Parfor, variable is indexed in different way

Hi all,
I am converting my code to use parfor and I got an error variable is indexed in adifferent ways. My sniplet of code is shown below. I am not sure what is the problem with rry, it is just getting the index from ny.
Thank you.
ny = 100; %currently is a random number
rry = zeros(ny,1);
parfor ii = 1:n
if ii <= ny
diffy = abs(Ystar - ymean(ii));
[~,rry(ii)] = min(diffy);
end
ry = rry(mod(ii-1,ny)+1);
rhoheight = Ystar(ry);
end
Error: Unable to classify the variable 'rry' in the body of the parfor-loop. For more information, see Parallel for Loops in MATLAB, "Solve Variable Classification Issues in parfor-Loops".

### Stored rows:
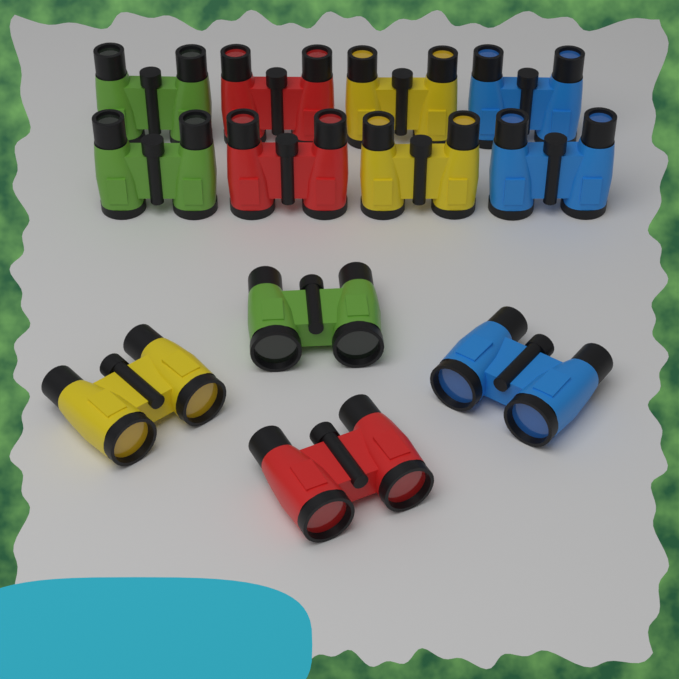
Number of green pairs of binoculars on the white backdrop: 3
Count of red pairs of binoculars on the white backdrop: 3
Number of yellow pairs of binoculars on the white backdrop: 3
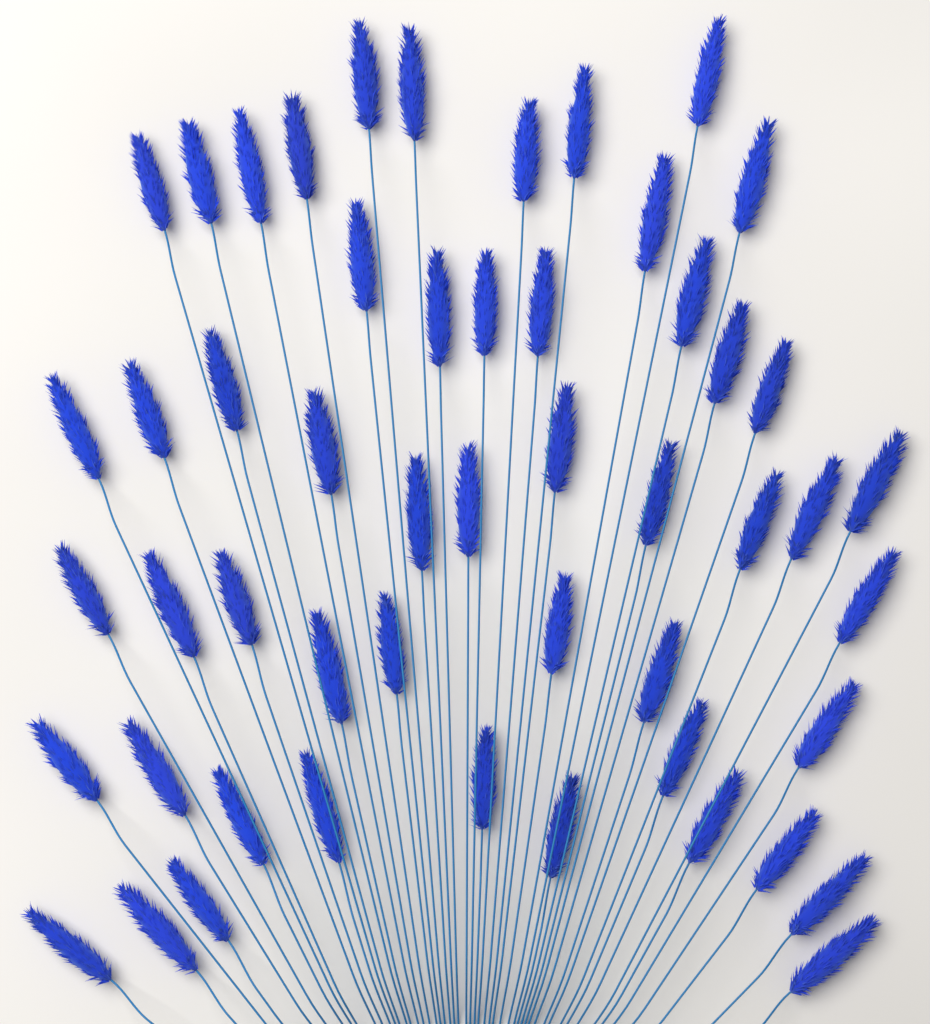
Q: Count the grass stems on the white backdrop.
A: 52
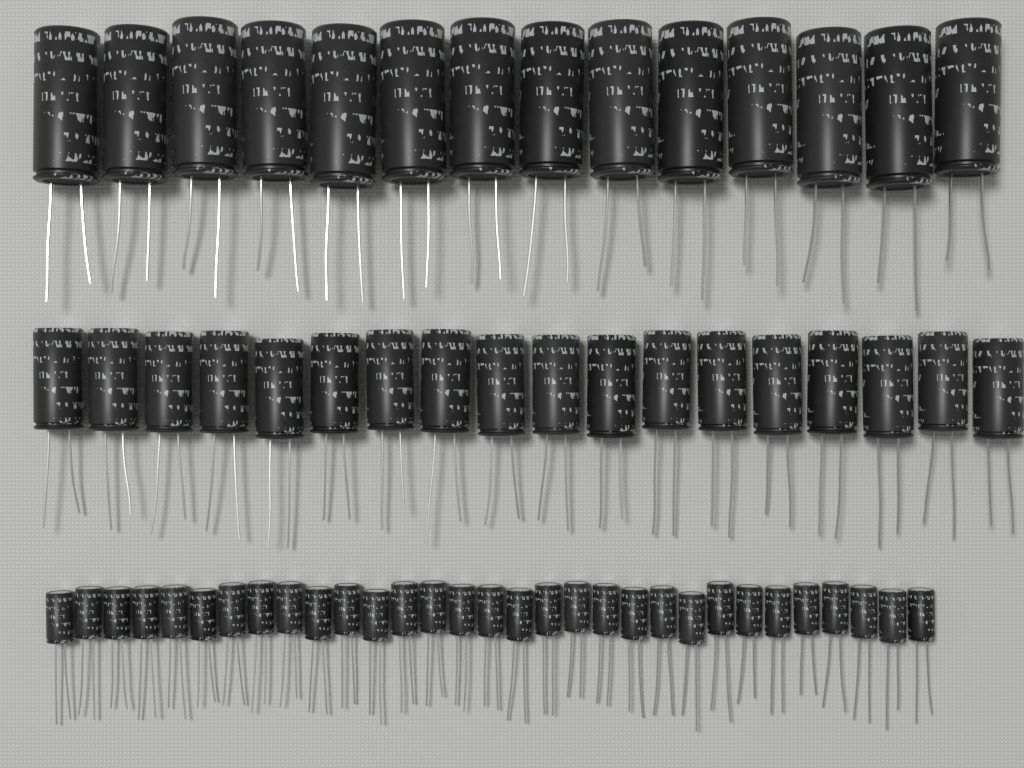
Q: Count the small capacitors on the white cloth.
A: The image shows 31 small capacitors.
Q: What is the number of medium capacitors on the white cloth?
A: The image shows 18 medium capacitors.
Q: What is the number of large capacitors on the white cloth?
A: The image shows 14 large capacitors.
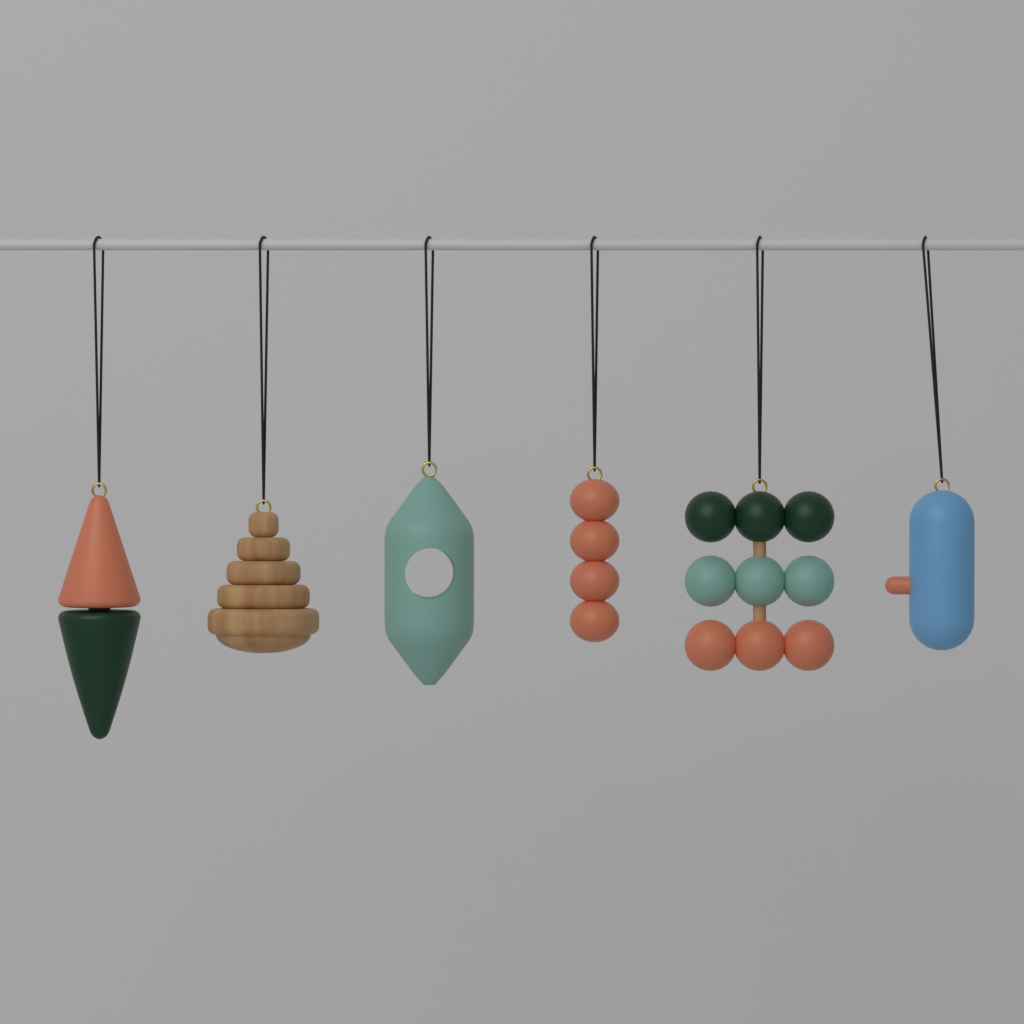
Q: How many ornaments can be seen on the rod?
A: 6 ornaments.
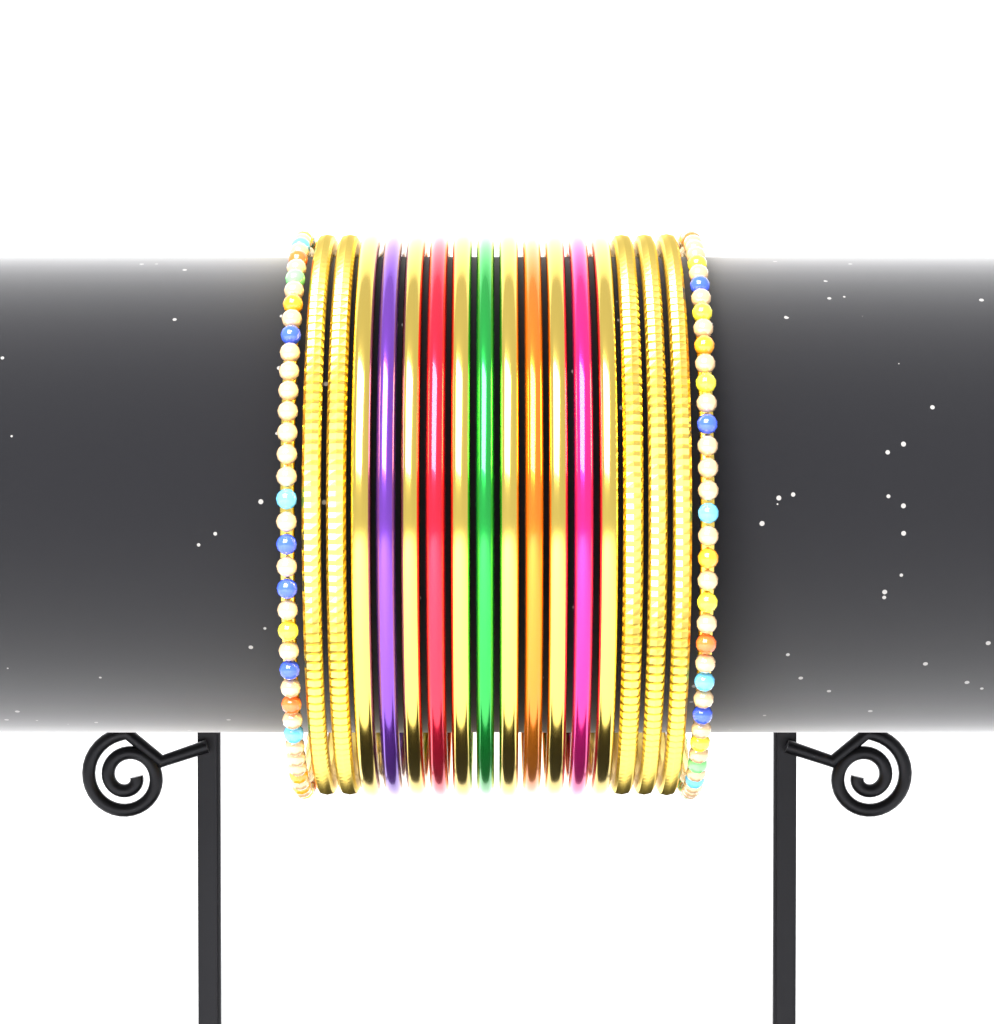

### Complete the following:
A. Reproduce the part of the parfor forum post between "Parfor, variable is" and "index from ny.", inclusive.
B. List every built-in MATLAB function that the code in the parfor forum post calls.

### Expected responses:
A.
Parfor, variable is indexed in different way

Hi all,
I am converting my code to use parfor and I got an error variable is indexed in adifferent ways. My sniplet of code is shown below. I am not sure what is the problem with rry, it is just getting the index from ny.

B.
zeros
abs
min
mod